Jens Balzer verkündet in der ZeitOnline-Popkolumne, mit welcher Musik er sich in diesem Jahr an den Strand unter die Palmen legt: Dorian Concept kredenzt auf seinem Album "The Nature of Imitatio" nämlich einen von den heitereren Klängen der Siebziger inspirierten "lässigen Fusion-Jazz-Jam", in dem "es in der typisch nervösen Weise der Digital-Natives-Generation klickelt, piept, hupt und klackert. ... Es wölben sich in weiten Bögen schön befunkelte Vokalharmonien über den Songs; manchmal kann ein Cluster aus schief schnarrenden Schnipseln ein ganzes Disco-Soul-Orchester aus Philadelphia imitieren; und wenn man die Augen schließt, sieht man einen herrlichen Abendhimmel über dem Meer, aus grobkörnig flirrenden Pixeln gebaut." Wir Perlentaucher träumen derweil mit Blick in den Morgenhimmel:



Bjørn Schaeffner rettet in der NZZ im Rückblick auf den Technoclub-Kultur der Neunziger vor dem Vorwurf, lediglich einem entpolitisierten Hedonismus Vorschub geleistet zu haben - ein Vorwurf, der von der Öffentlichkeit genauso geteilt wurde wie von Teilen der linken Popszene. Übersehen wurde dabei allerdings, dass die Pioniere des Technos "ihre Musik als radikalen Gegenentwurf zu den Mechanismen der Pop-Industrie und der weißen Mehrheitskultur verstanden hatten. ... Das galt ähnlich auch für die House-Musik, die aus dem Ghetto kam. Es handelte sich um eine Dance-Kultur, in der die Schwulen, die Lesben und ethnische Randgruppen zu einer eigenen Stimme fanden. Im Nebel der Nacht sollte später auch die elektrifizierte Jugend Europas ihre Erleuchtung haben. Sie lernte viel über eine neue Körperlichkeit und einen fließenderen Geschlechterbegriff."

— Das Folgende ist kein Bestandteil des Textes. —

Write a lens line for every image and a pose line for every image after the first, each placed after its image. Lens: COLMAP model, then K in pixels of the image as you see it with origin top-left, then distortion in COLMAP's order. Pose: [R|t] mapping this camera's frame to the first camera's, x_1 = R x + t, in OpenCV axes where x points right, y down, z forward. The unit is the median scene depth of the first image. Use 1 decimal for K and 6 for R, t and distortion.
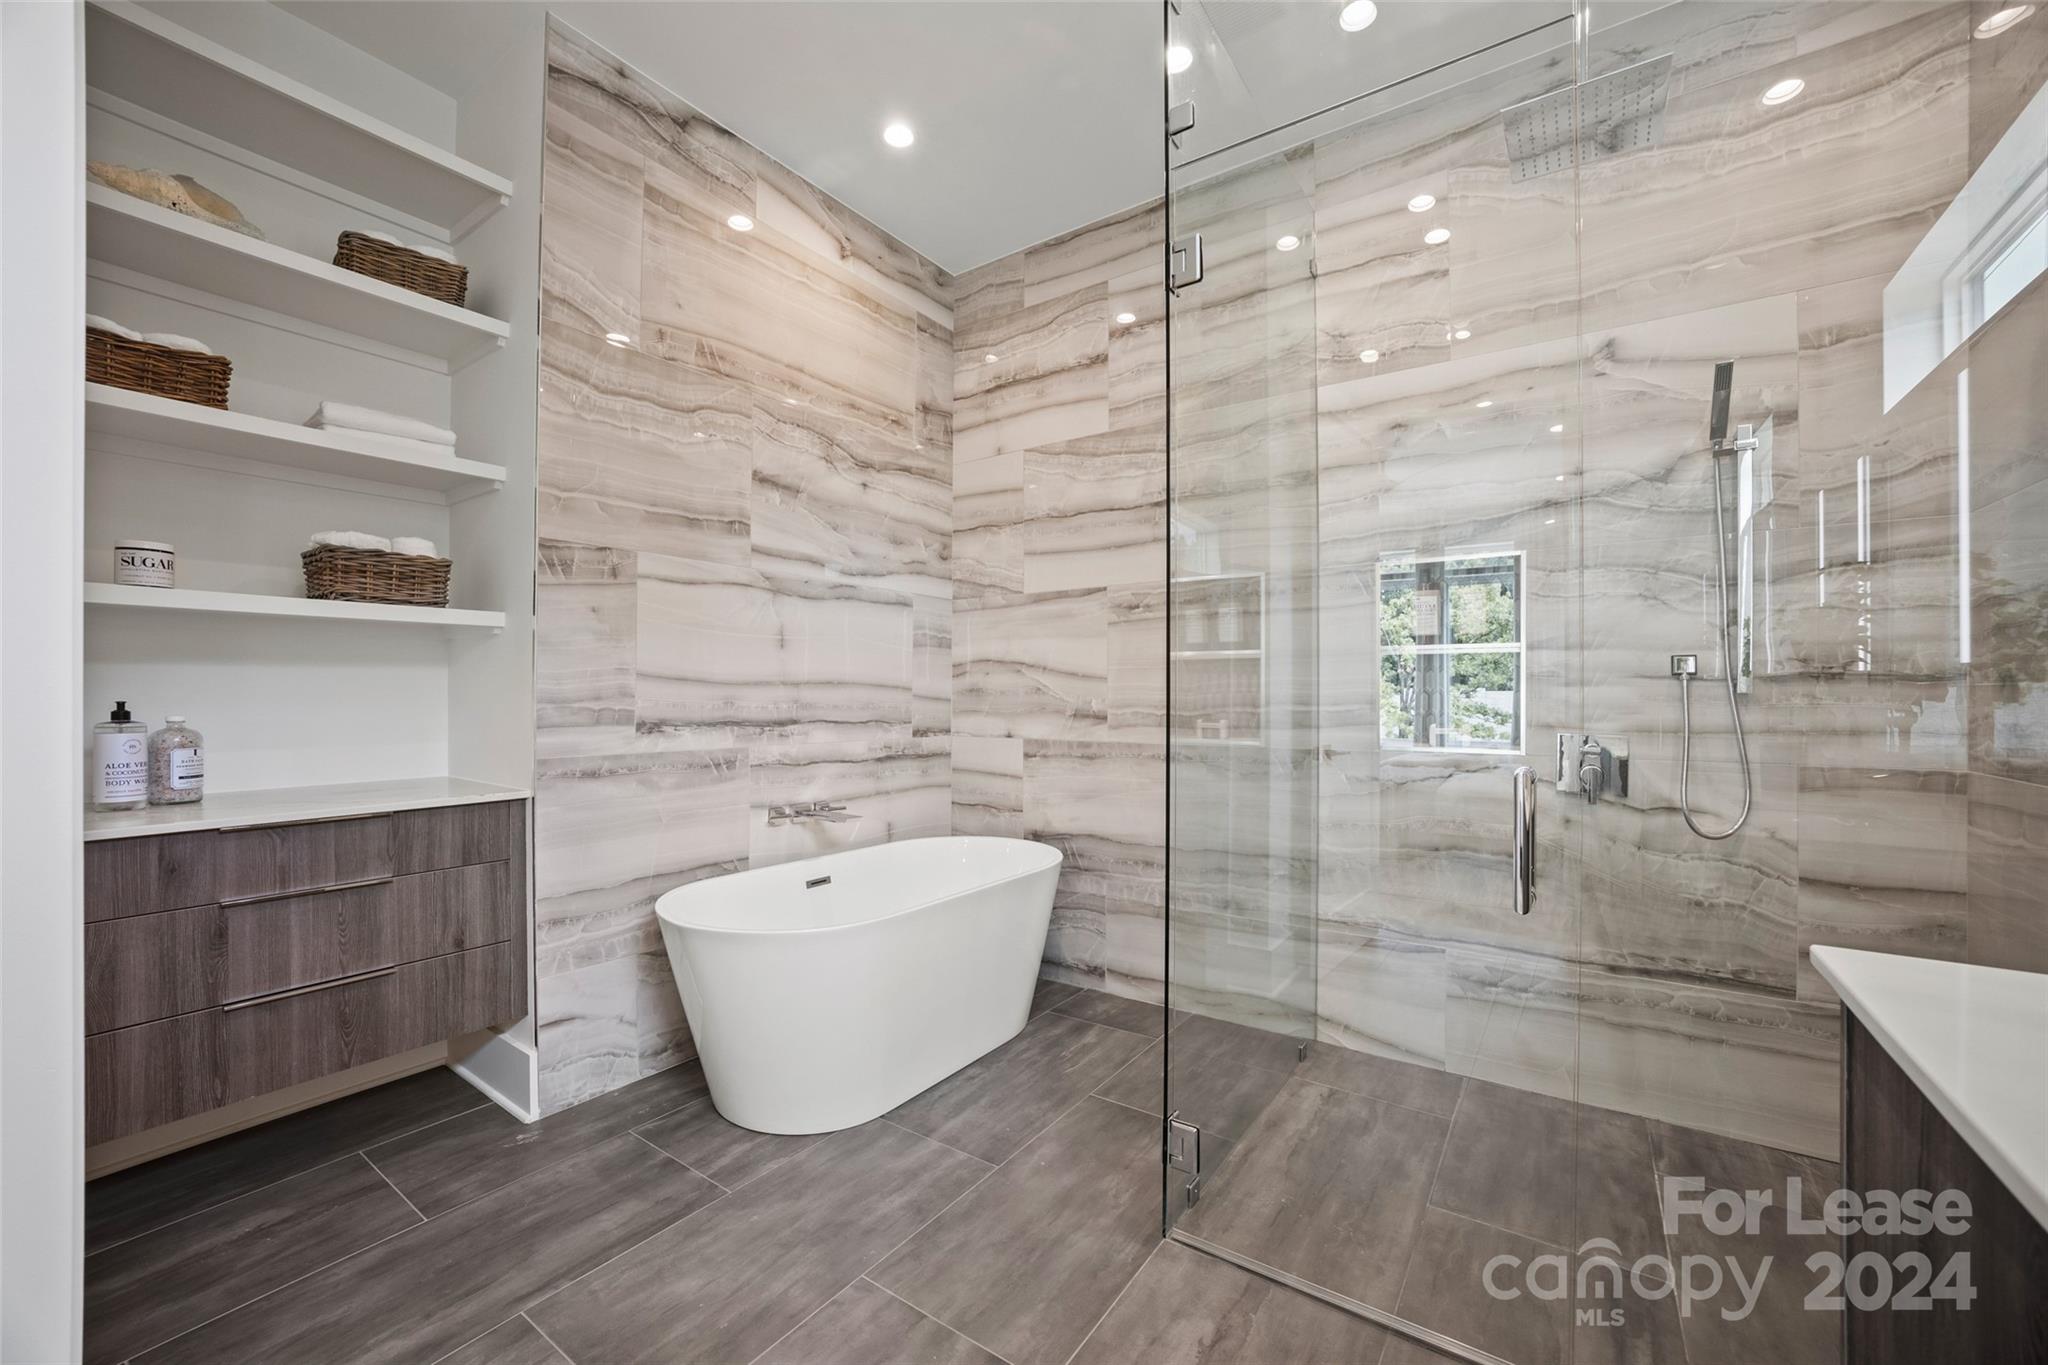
lens RADIAL K [[799.3, 0, 1030.3], [0, 799.3, 696.3], [0, 0, 1]] dist [-0.033536, 0.004043]
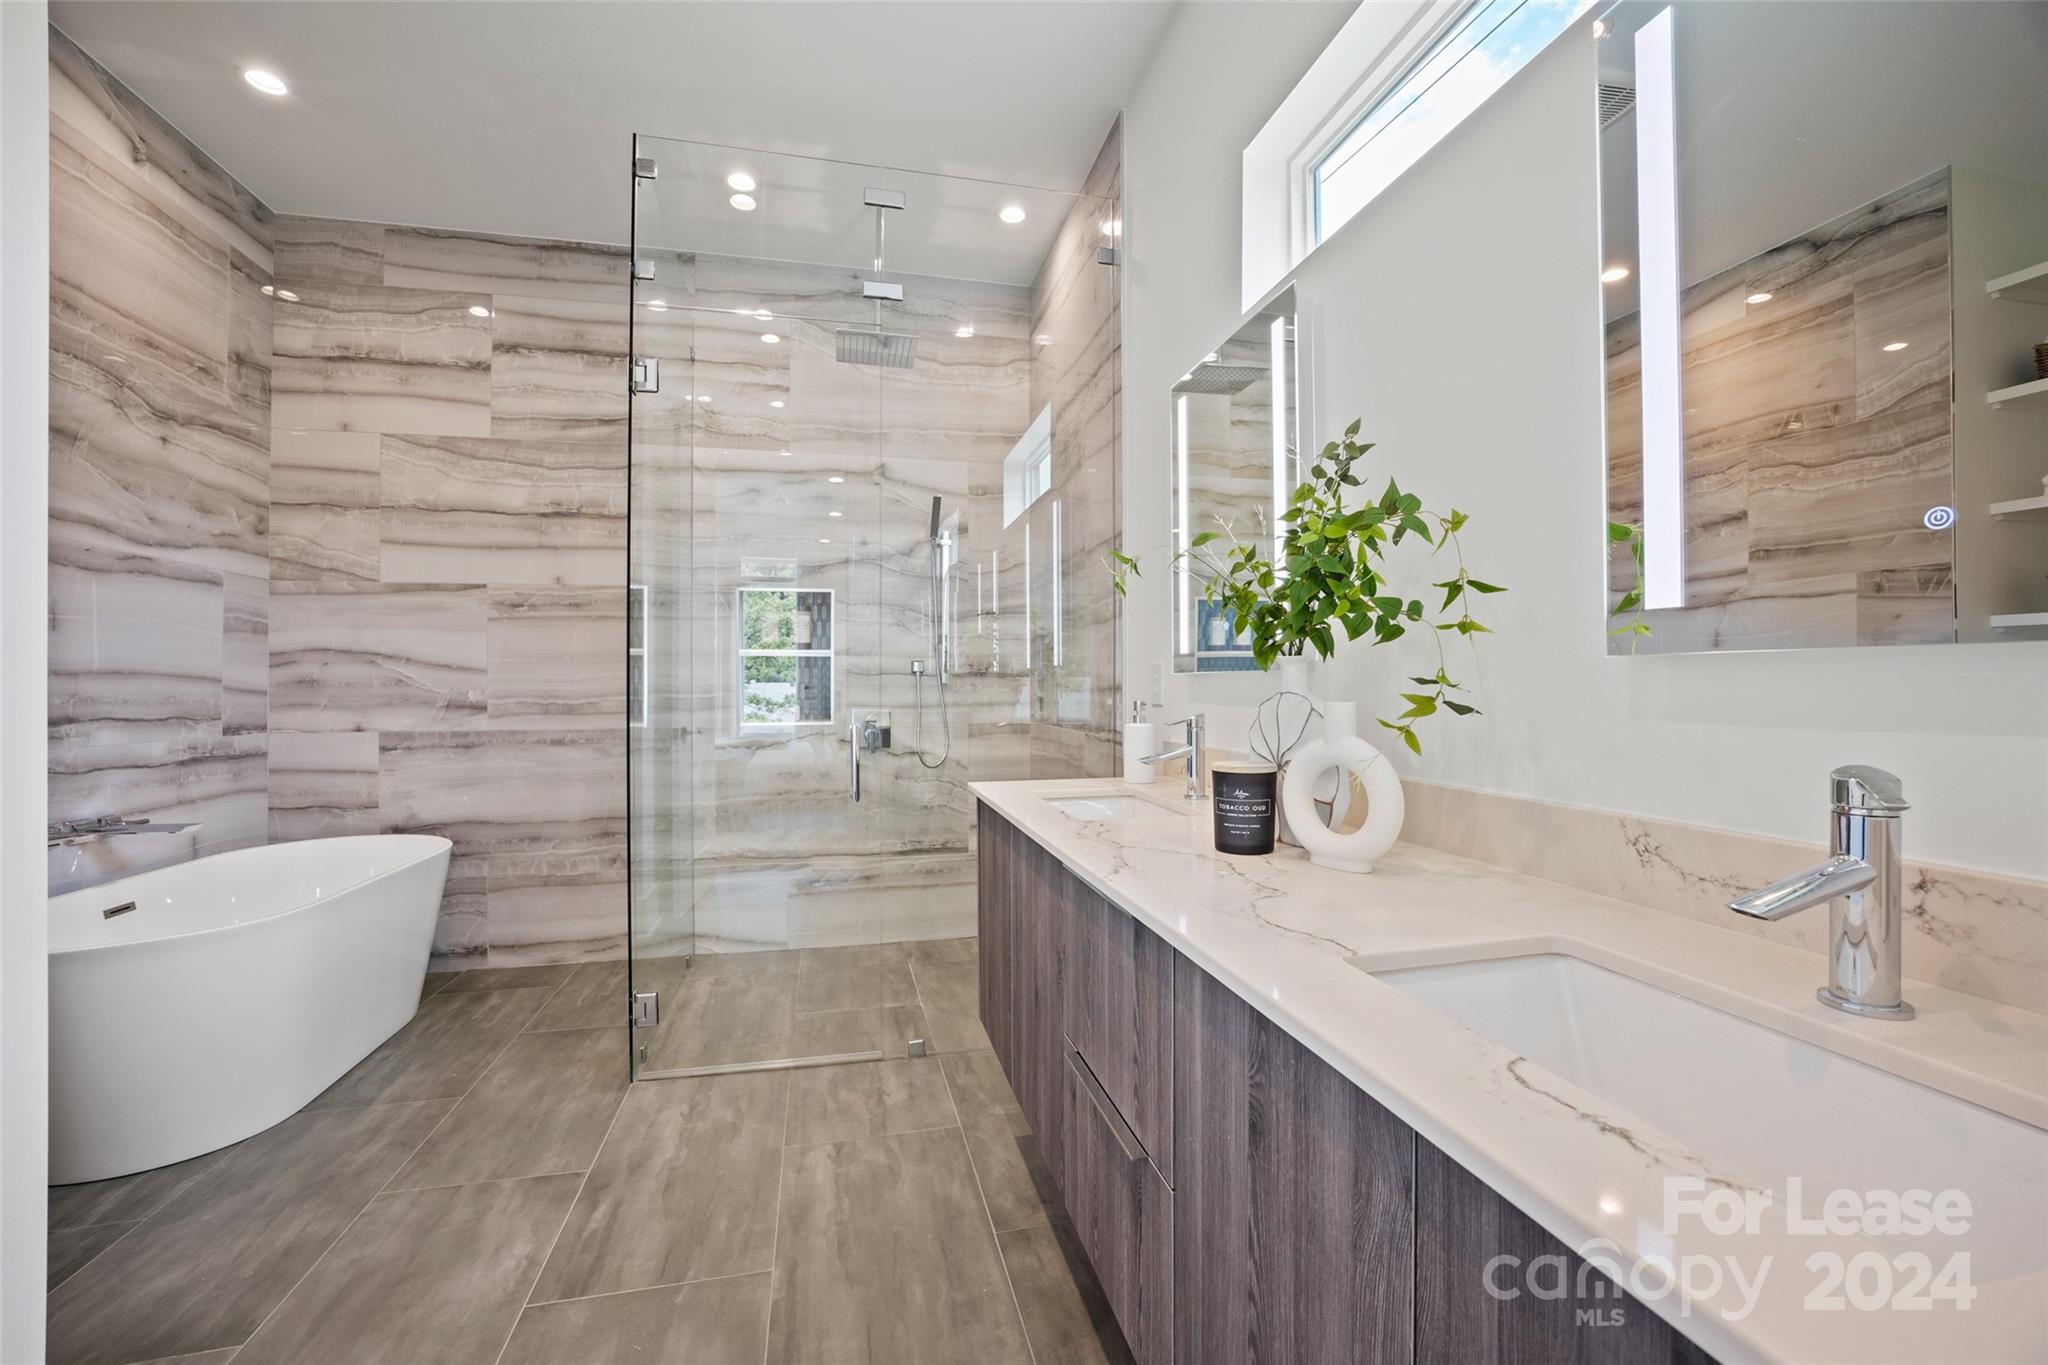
lens RADIAL K [[799.3, 0, 1027.5], [0, 799.3, 676.0], [0, 0, 1]] dist [-0.033536, 0.004043]
pose [[0.661394, 0.005632, 0.750017, -0.231046], [0.005542, 0.999908, -0.012396, 0.001659], [-0.750018, 0.012355, 0.661302, -0.244710]]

Weitere Artikel: In der taz spricht Jan Paersch mit Don Letts ausführlich über die Geschichte von Trojan Records und die historischen Bündnisse zwischen Reggae und dem britischen Punk der ersten Stunde. Thomas Gerlach erzählt in der taz derweil die Geschichte der DDR-Band Klaus Renft Combo. Für die Berliner Zeitung hat sich Sarah Pepin mit den Macherinnen des Berliner Festivals Pop-Kultur getroffen, die sich weiterhin tapfer gegen die Zumutungen der antisemitischen BDS-Kampagne stemmen.

Besprochen werden Leon Vynehalls "Nothing Is Still" (taz, Pitchfork), Sophies Album "Oil Of Every Pearl's Un-Insides" ("Eindeutig ist hier nichts. Zweideutig ist zu wenig", schreibt Christian Schachinger im Standard), Laurie Andersons Auftritt beim Berliner Festival "A l'arme" (Tagesspiegel) und das neue Album der Punch Brothers (FAZ).